The girl passed out, but she was apparently intact, without even one little visible scratch. When she woke up, however, I realized she had indeed suffered damage; the loss of her sight.

“Tom?” she whispered, “why is everything black?”.

Tom is my name. I figured it might just be a coincidence, and that maybe it also happened to be the name of the man who was driving the car. I was wrong.

I decided to take care of her for that day, but the girl started to talk to me about things that only I knew, and I freaked out internally, nevertheless, I decided to play along, because it was a very odd, yet extremely interesting situation. She believed we were related somehow, and forced me to let her live with me. I couldn’t say no.
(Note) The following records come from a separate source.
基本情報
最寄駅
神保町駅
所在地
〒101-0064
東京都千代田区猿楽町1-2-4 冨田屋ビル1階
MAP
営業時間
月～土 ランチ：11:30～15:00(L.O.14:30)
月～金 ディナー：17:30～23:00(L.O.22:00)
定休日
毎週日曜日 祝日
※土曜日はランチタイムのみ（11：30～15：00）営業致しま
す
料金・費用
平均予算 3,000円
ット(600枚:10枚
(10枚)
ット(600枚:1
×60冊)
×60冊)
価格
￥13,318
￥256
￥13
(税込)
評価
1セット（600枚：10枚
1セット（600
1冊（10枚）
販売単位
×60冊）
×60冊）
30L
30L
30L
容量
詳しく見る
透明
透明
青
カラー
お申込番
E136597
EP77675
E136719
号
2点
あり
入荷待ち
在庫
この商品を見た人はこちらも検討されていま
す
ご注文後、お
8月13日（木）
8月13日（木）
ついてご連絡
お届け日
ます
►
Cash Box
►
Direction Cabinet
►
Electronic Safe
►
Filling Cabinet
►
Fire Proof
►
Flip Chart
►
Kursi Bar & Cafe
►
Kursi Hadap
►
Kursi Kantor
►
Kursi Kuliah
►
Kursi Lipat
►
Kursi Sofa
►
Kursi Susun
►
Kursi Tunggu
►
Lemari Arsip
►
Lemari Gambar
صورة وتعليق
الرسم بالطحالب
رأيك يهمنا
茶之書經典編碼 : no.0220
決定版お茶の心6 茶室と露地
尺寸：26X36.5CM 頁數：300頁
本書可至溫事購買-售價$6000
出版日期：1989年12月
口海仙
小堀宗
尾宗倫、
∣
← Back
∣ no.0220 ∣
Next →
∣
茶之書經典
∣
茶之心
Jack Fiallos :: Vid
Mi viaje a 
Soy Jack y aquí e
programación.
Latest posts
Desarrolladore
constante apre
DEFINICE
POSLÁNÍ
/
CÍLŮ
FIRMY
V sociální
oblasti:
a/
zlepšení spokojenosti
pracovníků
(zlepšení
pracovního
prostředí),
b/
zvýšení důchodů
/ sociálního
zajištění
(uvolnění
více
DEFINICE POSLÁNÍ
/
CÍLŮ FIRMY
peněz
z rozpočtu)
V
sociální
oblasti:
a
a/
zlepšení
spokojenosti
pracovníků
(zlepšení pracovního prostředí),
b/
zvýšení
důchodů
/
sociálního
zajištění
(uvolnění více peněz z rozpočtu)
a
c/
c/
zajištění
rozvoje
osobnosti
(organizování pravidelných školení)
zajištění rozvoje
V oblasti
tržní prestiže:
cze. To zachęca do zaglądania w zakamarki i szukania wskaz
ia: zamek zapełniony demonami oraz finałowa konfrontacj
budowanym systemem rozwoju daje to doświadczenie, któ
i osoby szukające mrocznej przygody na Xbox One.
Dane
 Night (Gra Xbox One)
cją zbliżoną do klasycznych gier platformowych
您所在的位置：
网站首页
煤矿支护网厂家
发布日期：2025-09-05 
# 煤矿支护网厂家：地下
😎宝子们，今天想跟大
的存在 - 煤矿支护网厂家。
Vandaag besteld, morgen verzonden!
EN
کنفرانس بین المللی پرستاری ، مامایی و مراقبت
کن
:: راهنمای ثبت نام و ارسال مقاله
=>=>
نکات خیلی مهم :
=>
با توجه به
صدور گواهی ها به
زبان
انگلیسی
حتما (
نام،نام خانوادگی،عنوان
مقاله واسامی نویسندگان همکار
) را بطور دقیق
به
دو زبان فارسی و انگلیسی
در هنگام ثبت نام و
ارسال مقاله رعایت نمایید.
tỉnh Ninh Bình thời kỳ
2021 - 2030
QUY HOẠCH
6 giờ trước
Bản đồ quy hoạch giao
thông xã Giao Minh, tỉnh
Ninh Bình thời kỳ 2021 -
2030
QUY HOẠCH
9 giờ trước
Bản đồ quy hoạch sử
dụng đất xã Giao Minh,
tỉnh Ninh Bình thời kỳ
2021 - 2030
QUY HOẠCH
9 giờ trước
We lived together for eight months, and we bonded exceptionally well. I would go off to work, and she would stay at home and do the chores. In fact, she got used very quickly to her blindness, it gave her peace. I took that away from her.

I took her to the doctor, and they found a treatment that would allow Mandy (that’s how I named her, because she didn’t remember her original name) to recover her vision. I told them to start it right away, I was excited to get her to see the world once again. The treatment proved to be more effective than I, and even the doctors had initially thought, and in only a few weeks Mandy was able to see shapes, then colors, and then faces.

After finishing with the treatment she began to behave abnormally. She would go into a furious state of mind at random times, breaking furniture, deliberately hitting her head against the wall, and attacking me with sharp objects. Then she would calm down and go to sleep. One day I told her that I was going to take her to a shrink, but it wasn’t necessary, because that threat seemed to be enough to make her act ordinarily once and for all.

Christmas time arrived, and Mandy was thrilled. She asked me to take her to a very fancy restaurant that was located in the most urbanized part of the city.

“I will give you your present when we are there, I want to have a special atmosphere surrounding us when you open it,” she said, following up with a radiant smile. I smiled back.

The place was sophisticated as it was expensive, but money wasn’t really a concern. We sat down at a table next to one of the windows, from where we had a spectacular sky view of the city. Mandy looked around, with an uneasy expression, mostly revealed by how her eyebrows were tilted. “I am going to get your present, wait here just one minute,” she said, and proceeded to walk into the restroom.

Several minutes passed, the waitress glanced at me periodically, showing her irritation over me just sitting there without ordering any food.

“She’ll be back any minute, I don’t want to start eating without her,” I said politely.

After an extra half hour my concern increased, but when I was about to go look for her, a man in a blue jacket approached me and gave me a packet. The front of it read, “You opened up my eyes. You opened up the gates to hell. I hope you die, Tom.” The packet also contained two eyeballs, and I knew they belonged to her.

Mandy walked out of the ladies bathroom, with blood gushing from the empty holes that were now on her face, and cut her neck with a pocket knife that I didn’t even know she was carrying. I watched her die, but I didn’t feel sadness, nor fear, despite everything we had gone through together. It was a relief.

My life went back to normal in less than a month. “Are the eyes actually the window to one’s soul?” I inquired myself, as I walked on a crowded street. The sound of a car crash alerted everyone who was passing by. Mandy jumped out of one of the vehicles involved, and hugged a random man. I looked at them.

“No,” I whispered, “they are the windows to hell.”